Traditionally, randomized control trials (RCTs) and meta-analyses of RCTs have been the gold standard of evidence in scientific studies. They are designed to be highly controlled experiments that test specific hypotheses with the aim of applying the findings to real-world clinical practice. As such, they offer an excellent basis to evaluate the safety and efficacy of treatments, whether they be new devices, drugs, or interventional techniques. RCTs are designed with stringent criteria to best evaluate the desired scientific question, relying on inclusion and exclusion criteria, appropriate statistical power and modeling, precisely defined study protocols, and clearly delineated outcomes. While this methodological approach has tremendous value, there are inherent limitations to its use and applicability among larger populations. In rare diseases, strict criteria regarding patient inclusion or exclusion can lead to severe underpowering of RCTs, making it difficult to draw any definitive conclusions about a study’s outcomes.

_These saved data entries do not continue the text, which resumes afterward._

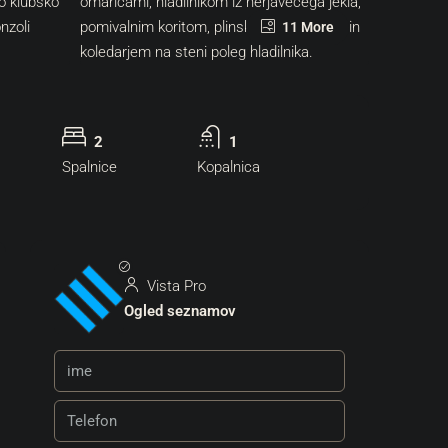
11 More
2
1
Spalnice
Kopalnica
Vista Pro
Ogled seznamov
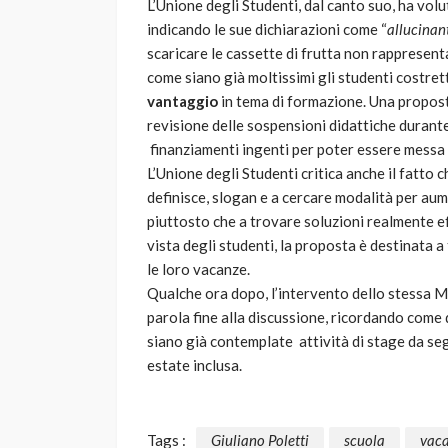
L’Unione degli Studenti, dal canto suo, ha vol
indicando le sue dichiarazioni come “
allucinan
scaricare le cassette di frutta non rappresen
come siano già moltissimi gli studenti costretti
vantaggio
in tema di formazione. Una propost
revisione delle sospensioni didattiche durante
finanziamenti ingenti per poter essere messa i
L’Unione degli Studenti critica anche il fatto 
definisce, slogan e a cercare modalità per aum
piuttosto che a trovare soluzioni realmente ef
vista degli studenti, la proposta è destinata a
le loro vacanze.
Qualche ora dopo, l’intervento dello stessa Mi
parola fine alla discussione, ricordando come 
siano già contemplate attività di stage da seg
estate inclusa.
Tags :
Giuliano Poletti
scuola
vac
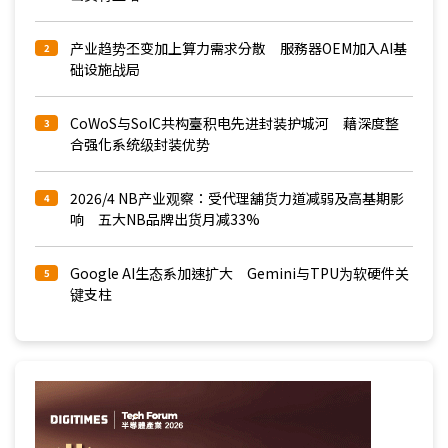
产业趋势丕变加上算力需求分散 服務器OEM加入AI基
2
础设施战局
CoWoS与SoIC共构臺积电先进封装护城河 藉深度整
3
合强化系统级封装优势
2026/4 NB产业观察：受代理舖货力道减弱及高基期影
4
响 五大NB品牌出货月减33%
Google AI生态系加速扩大 Gemini与TPU为软硬件关
5
键支柱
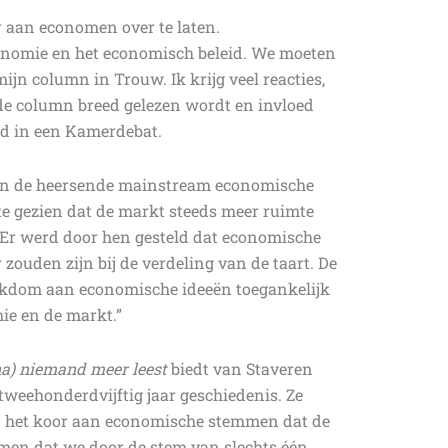
r aan economen over te laten.
onomie en het economisch beleid. We moeten
ijn column in Trouw. Ik krijg veel reacties,
t de column breed gelezen wordt en invloed
ld in een Kamerdebat.
 aan de heersende mainstream economische
te gezien dat de markt steeds meer ruimte
 Er werd door hen gesteld dat economische
r zouden zijn bij de verdeling van de taart. De
rijkdom aan economische ideeën toegankelijk
ie en de markt.”
na) niemand meer leest
biedt van Staveren
tweehonderdvijftig jaar geschiedenis. Ze
aar het koor aan economische stemmen dat de
men dat we door de stem van slechts één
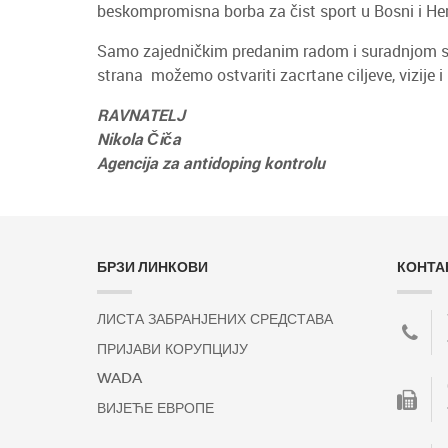
beskompromisna borba za čist sport u Bosni i Herce
Samo zajedničkim predanim radom i suradnjom sportaš
strana možemo ostvariti zacrtane ciljeve, vizije i 
RAVNATELJ
Nikola Čiča
Agencija za antidoping kontrolu
БРЗИ ЛИНКОВИ
КОНТА
ЛИСТА ЗАБРАНЈЕНИХ СРЕДСТАВА
ПРИЈАВИ КОРУПЦИЈУ
WADA
ВИЈЕЋЕ ЕВРОПЕ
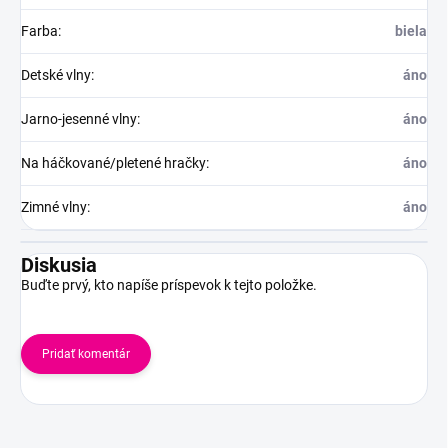
Farba
:
biela
Detské vlny
:
áno
Jarno-jesenné vlny
:
áno
Na háčkované/pletené hračky
:
áno
Zimné vlny
:
áno
Diskusia
Buďte prvý, kto napíše príspevok k tejto položke.
Pridať komentár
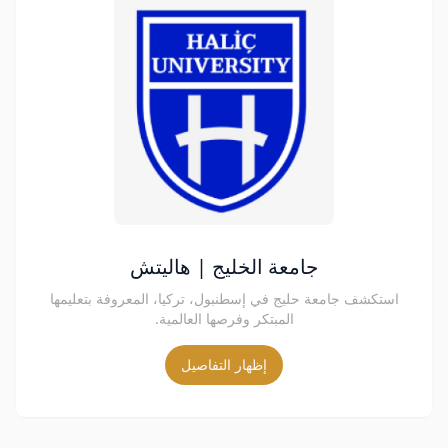
جامعة الخليج | هاليتش
استكشف جامعة حليج في إسطنبول، تركيا، المعروفة بتعليمها
المبتكر وفرصها العالمية.
إظهار التفاصيل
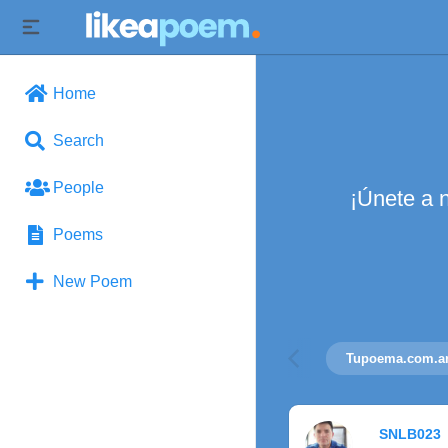
Home
Search
People
¡Únete a 
Poems
New Poem
Tupoema.com.a
SNLB023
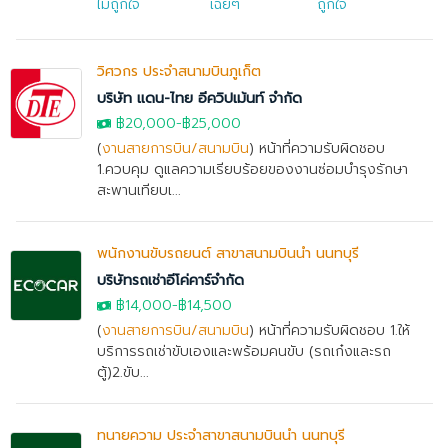
ไม่ถูกใจ
เฉยๆ
ถูกใจ
วิศวกร ประจำสนามบินภูเก็ต
บริษัท แดน-ไทย อีควิปเม้นท์ จำกัด
฿20,000
-
฿25,000
(
งานสายการบิน/สนามบิน
) หน้าที่ความรับผิดชอบ
1.ควบคุม ดูแลความเรียบร้อยของงานซ่อมบำรุงรักษา
สะพานเทียบเ...
พนักงานขับรถยนต์ สาขาสนามบินน้ำ นนทบุรี
บริษัทรถเช่าอีโค่คาร์จำกัด
฿14,000
-฿14,500
(
งานสายการบิน/สนามบิน
) หน้าที่ความรับผิดชอบ 1.ให้
บริการรถเช่าขับเองและพร้อมคนขับ (รถเก๋งและรถ
ตู้)2.ขับ...
ทนายความ ประจำสาขาสนามบินน้ำ นนทบุรี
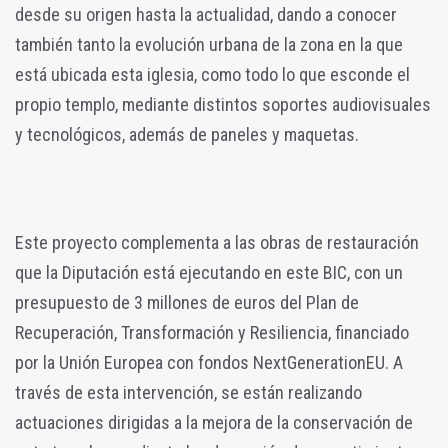
desde su origen hasta la actualidad, dando a conocer
también tanto la evolución urbana de la zona en la que
está ubicada esta iglesia, como todo lo que esconde el
propio templo, mediante distintos soportes audiovisuales
y tecnológicos, además de paneles y maquetas.
Este proyecto complementa a las obras de restauración
que la Diputación está ejecutando en este BIC, con un
presupuesto de 3 millones de euros del Plan de
Recuperación, Transformación y Resiliencia, financiado
por la Unión Europea con fondos NextGenerationEU. A
través de esta intervención, se están realizando
actuaciones dirigidas a la mejora de la conservación de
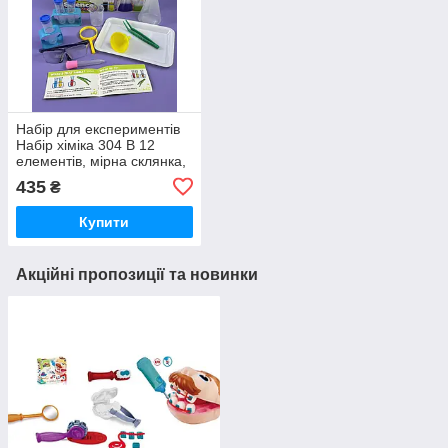
Набір для експериментів
Набір хіміка 304 B 12
елементів, мірна склянка,
лійка, піпетка, лупа, пінцет
435
₴
Купити
Акційні пропозиції та новинки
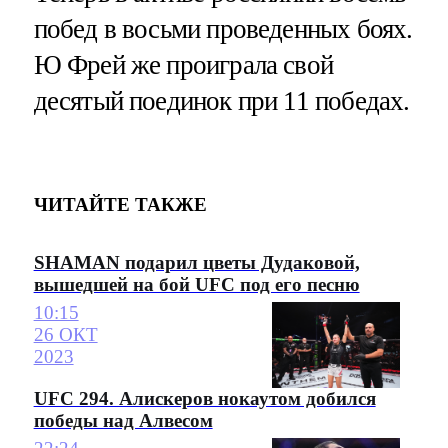
побед в восьми проведенных боях.
Ю Фрей же проиграла свой
десятый поединок при 11 победах.
ЧИТАЙТЕ ТАКЖЕ
SHAMAN подарил цветы Дудаковой,
вышедшей на бой UFC под его песню
10:15
26 ОКТ
2023
UFC 294. Алискеров нокаутом добился
победы над Алвесом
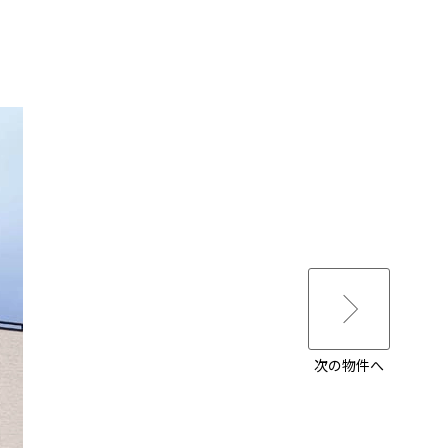
次の物件へ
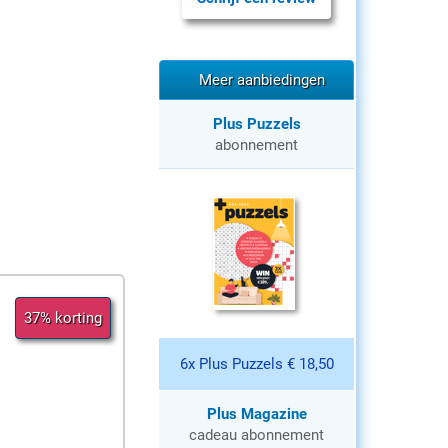
Meer aanbiedingen
Plus Puzzels
abonnement
37% korting
6x Plus Puzzels € 18,50
Plus Magazine
cadeau abonnement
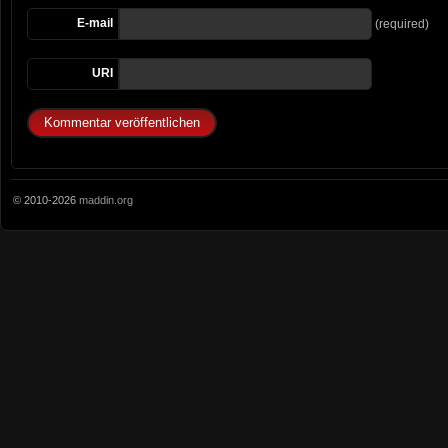
E-mail
(required)
URI
© 2010-2026
maddin.org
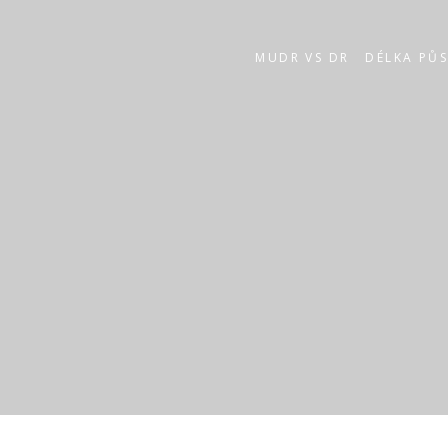
MUDR VS DR
DÉLKA PŮ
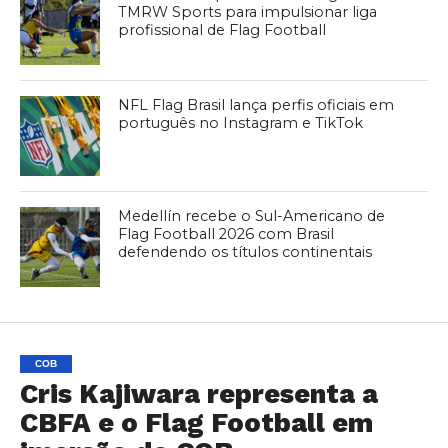
TMRW Sports para impulsionar liga
profissional de Flag Football
NFL Flag Brasil lança perfis oficiais em
português no Instagram e TikTok
Medellín recebe o Sul-Americano de
Flag Football 2026 com Brasil
defendendo os títulos continentais
COB
Cris Kajiwara representa a
CBFA e o Flag Football em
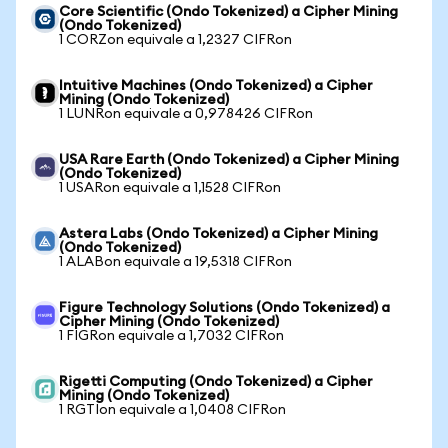
Core Scientific (Ondo Tokenized) a Cipher Mining
(Ondo Tokenized)
1 CORZon equivale a 1,2327 CIFRon
Intuitive Machines (Ondo Tokenized) a Cipher
Mining (Ondo Tokenized)
1 LUNRon equivale a 0,978426 CIFRon
USA Rare Earth (Ondo Tokenized) a Cipher Mining
(Ondo Tokenized)
1 USARon equivale a 1,1528 CIFRon
Astera Labs (Ondo Tokenized) a Cipher Mining
(Ondo Tokenized)
1 ALABon equivale a 19,5318 CIFRon
Figure Technology Solutions (Ondo Tokenized) a
Cipher Mining (Ondo Tokenized)
1 FIGRon equivale a 1,7032 CIFRon
Rigetti Computing (Ondo Tokenized) a Cipher
Mining (Ondo Tokenized)
1 RGTIon equivale a 1,0408 CIFRon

In the case of trials that focus on surgical diseases, the design and execution of RCTs are even more arduous, as there can be many treatment options and interventions for the same disease state. Patient-centered decision-making can also create challenges for RCTs of surgical management, as patients may be less agreeable to randomization due to concern of not receiving all possible treatments, especially in a trial comparing medical treatment alone vs surgical intervention plus medical treatment. Additionally, many physicians outside of larger academic centers lack the resources and infrastructure necessary to participate in well-designed RCTs, and there are many patients whose clinical and treatment data are simply unavailable to RCTs. This can be a particular problem for studies of rare diseases.
In the context of iAVMs, the lack of well-conducted and designed RCTs in the literature is due to many of these and other factors: relatively low incidence of disease, overall heterogeneous patient population/disease characteristics, and lack of standardized treatment paradigms in the clinical community. The inherent limitations of RCTs hinder research into diseases like iAVMs, necessitating the development of national and international patient registries to increase the information available to clinicians and researchers.